The appellants cite the case of Devereux Foundation, Inc., Zoning Case, 351 Pa. 478. The facts, however, in that case are quite different from those in the case at hand. There we said that "the testimony indicates that the students include neurotics, epileptics and other victims of psychopathic disorders," and that the dormitories in the institution were to be used to accommodate its students, which accommodation was prohibited by the zoning ordinance which barred a "'structure or other place for accommodating ... persons mentally deficient, weak or abnormal.'"

A thorough study of the record compels the irresistible conclusion that the court below was entirely justified, in fact, duty-bound, to reverse the decision of the board.

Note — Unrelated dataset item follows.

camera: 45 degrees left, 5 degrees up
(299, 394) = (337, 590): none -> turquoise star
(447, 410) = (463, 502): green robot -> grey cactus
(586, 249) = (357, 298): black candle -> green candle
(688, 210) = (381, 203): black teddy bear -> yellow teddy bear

While boards of this character perform very meritorious service and are not to be generally criticized because of an occasional error in evaluating the facts before them, it is to be noted, as stated in Junge's Appeal, 89 Pa. Superior Ct. 543, 546 that "The authority thus placed in the Board is not an arbitrary one. The discretion vested in the Board is subject to review if abused or not exercised in accordance with the provisions

[ 406 Pa. Page 492]

    of the Act. The statute does not give the Board power to do whatever they feel inclined to, regardless of the provisions of the statute:"

Since this case is before us on a writ of certiorari, and no testimony was presented before the court of common pleas, our sole function here is to ascertain, by a review of the record, if the board did in fact abuse its discretion, as the court of common pleas said it did. (Devereux, supra.)

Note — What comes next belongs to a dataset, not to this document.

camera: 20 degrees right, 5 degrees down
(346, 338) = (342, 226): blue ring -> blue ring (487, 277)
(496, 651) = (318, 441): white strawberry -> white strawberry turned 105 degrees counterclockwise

We find that the record does not substantiate the board's conclusion that the Center is "akin to a sanitarium or correctional institution." Since the appellants now apparently concede that the Center is an educational institution, as in fact it is, and since its sole contention before this Court is that the Center is also a sanitarium, which it is not, a special exception should have been allowed to operate in the R-1/2 District, as an educational institution. In 28 C.J.S. 834, the word "educational" is defined as follows: "The word taken in its full sense, is a broad, comprehensive term, and may be particularly directed to either mental, moral, or physical faculties, but in its broadest and best sense it embraces them all, and includes, not merely the instructions received at school, college, or university, but the whole course of training - moral, intellectual, and physical."

In the absence of any definition to the contrary in the zoning ordinance, the term "educational institution" as used in the ordinance must be presumed to have been employed in its broadest sense, while the word "sanitarium", being a prohibited use, must be strictly construed, since restrictions on a property owner's right to free use of his property must be strictly construed and all doubts resolved in his favor.


Order affirmed; appellants to bear costs.